* **PROBLEM STATEMENT**:
Search term "Воздвиженского": work out how many lines of the data below contain it, and answer with that number alone.

* **Saved entries**:
= = = =

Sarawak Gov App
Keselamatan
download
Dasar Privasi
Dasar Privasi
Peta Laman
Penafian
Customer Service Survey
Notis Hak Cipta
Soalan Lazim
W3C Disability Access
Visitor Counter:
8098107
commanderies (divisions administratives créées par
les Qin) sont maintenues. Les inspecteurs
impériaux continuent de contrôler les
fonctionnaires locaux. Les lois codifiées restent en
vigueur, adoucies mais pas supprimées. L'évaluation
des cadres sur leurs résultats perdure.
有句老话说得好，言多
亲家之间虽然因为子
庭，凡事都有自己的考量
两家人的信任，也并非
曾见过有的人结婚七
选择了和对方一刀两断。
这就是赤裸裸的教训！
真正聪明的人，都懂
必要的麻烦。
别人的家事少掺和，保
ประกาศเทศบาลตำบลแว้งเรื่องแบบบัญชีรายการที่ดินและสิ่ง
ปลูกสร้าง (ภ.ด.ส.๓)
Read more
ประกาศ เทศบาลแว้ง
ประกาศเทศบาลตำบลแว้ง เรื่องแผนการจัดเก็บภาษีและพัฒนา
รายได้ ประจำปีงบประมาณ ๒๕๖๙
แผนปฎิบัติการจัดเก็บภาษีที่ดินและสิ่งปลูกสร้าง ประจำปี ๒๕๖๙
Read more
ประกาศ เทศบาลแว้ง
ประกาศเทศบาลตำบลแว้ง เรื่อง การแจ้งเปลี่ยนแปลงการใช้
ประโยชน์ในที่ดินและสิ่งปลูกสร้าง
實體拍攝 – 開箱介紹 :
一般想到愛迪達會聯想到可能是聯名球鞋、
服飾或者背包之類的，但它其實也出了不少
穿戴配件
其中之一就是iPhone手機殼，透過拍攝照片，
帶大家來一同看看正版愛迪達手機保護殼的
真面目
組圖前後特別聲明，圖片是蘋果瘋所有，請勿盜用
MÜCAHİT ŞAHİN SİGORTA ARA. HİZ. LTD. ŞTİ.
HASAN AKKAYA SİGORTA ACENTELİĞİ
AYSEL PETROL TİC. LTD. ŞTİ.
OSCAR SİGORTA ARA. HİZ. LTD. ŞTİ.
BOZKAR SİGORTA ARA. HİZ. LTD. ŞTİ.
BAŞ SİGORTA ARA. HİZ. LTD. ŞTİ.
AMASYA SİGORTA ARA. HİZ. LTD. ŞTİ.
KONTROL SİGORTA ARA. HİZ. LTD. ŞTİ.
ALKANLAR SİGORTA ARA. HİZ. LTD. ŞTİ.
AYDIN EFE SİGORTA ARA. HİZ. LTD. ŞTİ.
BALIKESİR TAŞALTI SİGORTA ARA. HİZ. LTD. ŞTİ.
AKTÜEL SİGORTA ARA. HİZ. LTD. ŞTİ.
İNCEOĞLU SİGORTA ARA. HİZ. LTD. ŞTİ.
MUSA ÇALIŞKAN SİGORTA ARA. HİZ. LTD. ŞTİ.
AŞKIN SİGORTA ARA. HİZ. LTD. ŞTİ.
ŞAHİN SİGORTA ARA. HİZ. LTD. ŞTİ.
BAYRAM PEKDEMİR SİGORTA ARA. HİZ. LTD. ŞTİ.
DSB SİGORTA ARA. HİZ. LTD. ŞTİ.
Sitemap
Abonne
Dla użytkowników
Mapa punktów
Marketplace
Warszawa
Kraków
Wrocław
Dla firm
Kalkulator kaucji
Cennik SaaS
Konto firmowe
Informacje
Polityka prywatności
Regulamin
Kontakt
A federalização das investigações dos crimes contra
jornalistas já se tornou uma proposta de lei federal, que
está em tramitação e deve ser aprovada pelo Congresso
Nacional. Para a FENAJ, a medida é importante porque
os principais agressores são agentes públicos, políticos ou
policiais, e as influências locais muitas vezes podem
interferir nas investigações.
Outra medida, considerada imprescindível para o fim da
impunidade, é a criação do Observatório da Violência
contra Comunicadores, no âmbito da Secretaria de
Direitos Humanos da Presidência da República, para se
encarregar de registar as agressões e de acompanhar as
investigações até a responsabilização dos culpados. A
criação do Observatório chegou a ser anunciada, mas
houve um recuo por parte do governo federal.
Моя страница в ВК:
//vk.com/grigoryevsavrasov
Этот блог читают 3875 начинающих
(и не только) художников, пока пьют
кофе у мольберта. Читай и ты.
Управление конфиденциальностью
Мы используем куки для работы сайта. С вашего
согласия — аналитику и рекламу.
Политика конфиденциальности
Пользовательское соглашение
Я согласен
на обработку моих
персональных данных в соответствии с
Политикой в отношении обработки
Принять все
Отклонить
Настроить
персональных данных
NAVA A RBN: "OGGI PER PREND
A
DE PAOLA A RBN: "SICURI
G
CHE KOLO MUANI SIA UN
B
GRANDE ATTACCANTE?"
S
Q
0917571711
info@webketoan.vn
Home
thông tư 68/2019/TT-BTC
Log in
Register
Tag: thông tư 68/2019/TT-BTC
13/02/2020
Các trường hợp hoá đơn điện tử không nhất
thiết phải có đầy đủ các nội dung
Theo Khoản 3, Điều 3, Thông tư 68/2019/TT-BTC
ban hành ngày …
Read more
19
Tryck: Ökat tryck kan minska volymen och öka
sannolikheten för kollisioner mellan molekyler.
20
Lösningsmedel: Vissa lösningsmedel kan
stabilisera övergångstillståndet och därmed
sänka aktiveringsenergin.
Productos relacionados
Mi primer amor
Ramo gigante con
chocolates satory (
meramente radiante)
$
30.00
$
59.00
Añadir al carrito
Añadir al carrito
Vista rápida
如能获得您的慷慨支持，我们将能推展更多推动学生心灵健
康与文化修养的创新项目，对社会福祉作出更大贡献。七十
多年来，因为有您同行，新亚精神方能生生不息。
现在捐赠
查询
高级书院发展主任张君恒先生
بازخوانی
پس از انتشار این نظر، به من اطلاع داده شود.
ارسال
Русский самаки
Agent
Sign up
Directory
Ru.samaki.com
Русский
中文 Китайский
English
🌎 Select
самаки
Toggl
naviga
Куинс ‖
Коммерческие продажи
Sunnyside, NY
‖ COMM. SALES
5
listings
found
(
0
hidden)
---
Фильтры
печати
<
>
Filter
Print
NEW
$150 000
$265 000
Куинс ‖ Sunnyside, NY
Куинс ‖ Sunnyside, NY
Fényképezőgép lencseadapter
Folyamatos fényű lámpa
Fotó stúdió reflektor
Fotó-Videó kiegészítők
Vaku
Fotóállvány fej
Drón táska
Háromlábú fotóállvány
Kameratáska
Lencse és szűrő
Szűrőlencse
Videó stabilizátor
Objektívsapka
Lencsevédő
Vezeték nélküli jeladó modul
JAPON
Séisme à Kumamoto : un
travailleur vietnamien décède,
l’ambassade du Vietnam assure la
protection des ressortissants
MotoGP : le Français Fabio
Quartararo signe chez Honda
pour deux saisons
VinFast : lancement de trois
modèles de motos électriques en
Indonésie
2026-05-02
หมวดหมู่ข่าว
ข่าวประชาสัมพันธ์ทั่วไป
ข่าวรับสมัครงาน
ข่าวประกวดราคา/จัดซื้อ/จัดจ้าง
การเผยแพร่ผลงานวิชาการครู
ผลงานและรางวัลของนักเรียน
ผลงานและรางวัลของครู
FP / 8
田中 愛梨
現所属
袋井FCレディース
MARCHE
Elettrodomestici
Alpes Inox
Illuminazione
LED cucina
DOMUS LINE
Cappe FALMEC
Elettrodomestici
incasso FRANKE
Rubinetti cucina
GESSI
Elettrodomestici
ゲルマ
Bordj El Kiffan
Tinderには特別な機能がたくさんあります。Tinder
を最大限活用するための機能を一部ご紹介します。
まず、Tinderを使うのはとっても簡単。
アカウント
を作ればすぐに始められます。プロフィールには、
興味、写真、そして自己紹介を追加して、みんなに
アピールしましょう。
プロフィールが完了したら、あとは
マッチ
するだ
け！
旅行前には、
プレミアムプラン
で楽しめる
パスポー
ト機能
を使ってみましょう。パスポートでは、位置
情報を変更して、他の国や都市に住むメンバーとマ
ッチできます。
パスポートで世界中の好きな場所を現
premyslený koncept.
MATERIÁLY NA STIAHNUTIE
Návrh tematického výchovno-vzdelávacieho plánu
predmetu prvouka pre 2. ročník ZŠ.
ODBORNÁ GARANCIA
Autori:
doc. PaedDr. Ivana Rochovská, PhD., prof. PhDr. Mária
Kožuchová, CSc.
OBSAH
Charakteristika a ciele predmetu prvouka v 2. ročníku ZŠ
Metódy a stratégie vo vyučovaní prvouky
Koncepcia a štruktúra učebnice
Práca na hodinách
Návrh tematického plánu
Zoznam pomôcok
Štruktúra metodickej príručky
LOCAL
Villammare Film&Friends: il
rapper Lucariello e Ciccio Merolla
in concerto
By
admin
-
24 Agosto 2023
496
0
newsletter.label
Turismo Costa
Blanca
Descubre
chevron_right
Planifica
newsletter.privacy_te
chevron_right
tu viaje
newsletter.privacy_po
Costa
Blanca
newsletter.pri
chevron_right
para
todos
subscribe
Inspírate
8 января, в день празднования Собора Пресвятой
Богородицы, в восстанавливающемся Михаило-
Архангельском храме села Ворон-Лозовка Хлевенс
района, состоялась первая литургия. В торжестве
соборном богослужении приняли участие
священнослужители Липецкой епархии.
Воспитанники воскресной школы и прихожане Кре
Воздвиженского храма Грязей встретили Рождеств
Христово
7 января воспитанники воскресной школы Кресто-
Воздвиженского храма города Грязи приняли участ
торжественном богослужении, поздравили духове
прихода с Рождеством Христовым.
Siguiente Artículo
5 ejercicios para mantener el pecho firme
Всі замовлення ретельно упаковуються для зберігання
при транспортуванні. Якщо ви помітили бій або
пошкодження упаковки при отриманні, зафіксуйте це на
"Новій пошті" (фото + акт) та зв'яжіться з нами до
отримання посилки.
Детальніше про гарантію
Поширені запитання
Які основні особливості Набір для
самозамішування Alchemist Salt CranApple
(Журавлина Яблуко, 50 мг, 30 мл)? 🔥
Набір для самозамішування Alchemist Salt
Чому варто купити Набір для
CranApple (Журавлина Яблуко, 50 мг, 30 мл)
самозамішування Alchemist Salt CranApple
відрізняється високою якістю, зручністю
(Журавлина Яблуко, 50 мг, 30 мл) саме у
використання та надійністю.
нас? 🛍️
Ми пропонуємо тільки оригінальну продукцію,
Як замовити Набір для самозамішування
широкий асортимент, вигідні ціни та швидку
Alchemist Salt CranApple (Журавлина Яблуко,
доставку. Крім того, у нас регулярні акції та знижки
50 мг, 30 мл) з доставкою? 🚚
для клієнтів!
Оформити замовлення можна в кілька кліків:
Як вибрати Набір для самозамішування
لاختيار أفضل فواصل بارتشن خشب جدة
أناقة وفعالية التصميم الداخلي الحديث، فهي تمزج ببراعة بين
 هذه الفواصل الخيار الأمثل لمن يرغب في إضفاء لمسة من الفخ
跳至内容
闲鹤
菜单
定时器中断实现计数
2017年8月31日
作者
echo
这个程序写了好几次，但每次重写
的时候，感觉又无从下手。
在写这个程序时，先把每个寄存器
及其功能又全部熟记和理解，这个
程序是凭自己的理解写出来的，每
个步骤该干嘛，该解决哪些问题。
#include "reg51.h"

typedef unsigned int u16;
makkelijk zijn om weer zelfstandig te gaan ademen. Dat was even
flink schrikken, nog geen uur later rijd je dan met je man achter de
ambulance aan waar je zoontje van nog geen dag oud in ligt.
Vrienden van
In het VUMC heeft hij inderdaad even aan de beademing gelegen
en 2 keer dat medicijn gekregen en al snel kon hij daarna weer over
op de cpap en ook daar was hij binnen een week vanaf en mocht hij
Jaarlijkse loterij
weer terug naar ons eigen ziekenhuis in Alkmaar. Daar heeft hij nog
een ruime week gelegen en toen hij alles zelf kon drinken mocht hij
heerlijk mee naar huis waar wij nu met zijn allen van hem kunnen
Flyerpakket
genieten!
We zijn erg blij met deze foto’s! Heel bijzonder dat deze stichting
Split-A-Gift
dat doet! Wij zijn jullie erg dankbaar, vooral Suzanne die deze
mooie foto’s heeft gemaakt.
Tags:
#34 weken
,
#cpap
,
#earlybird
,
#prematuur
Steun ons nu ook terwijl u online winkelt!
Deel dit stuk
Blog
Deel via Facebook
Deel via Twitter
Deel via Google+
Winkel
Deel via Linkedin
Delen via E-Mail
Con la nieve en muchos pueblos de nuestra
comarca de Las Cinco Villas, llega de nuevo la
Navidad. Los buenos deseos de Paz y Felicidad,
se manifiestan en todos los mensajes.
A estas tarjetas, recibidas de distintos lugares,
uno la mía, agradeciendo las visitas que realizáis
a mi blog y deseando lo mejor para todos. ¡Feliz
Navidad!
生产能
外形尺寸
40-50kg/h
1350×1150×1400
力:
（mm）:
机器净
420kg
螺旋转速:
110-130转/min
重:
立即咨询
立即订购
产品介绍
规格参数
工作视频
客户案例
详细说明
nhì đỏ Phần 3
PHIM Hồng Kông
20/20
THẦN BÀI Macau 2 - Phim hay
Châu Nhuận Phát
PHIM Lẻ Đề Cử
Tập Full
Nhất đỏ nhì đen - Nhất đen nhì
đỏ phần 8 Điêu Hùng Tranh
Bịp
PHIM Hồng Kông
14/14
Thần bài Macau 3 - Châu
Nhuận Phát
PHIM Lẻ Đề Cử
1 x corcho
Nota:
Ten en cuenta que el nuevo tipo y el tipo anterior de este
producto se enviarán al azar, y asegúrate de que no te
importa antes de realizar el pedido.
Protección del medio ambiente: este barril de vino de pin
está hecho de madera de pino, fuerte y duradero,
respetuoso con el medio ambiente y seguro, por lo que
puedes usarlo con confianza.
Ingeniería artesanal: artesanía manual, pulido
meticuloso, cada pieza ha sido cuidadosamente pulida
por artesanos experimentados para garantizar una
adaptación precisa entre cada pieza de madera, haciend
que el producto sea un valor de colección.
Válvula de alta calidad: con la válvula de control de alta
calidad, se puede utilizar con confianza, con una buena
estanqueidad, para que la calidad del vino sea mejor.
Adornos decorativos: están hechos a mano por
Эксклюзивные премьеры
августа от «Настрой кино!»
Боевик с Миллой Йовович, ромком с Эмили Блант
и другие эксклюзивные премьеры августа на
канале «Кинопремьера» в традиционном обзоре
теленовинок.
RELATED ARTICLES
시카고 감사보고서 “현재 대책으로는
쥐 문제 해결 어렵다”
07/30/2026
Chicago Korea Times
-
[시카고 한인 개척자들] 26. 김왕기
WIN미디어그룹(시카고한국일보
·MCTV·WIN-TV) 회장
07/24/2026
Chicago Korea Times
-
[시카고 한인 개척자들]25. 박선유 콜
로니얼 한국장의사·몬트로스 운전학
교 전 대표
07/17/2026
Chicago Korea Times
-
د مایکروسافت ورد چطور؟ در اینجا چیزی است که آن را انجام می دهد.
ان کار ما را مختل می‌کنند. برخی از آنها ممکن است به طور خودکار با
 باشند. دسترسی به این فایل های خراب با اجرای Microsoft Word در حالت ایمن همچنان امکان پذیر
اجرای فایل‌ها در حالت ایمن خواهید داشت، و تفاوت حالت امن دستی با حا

= = = =

* **RESPONSE**:
2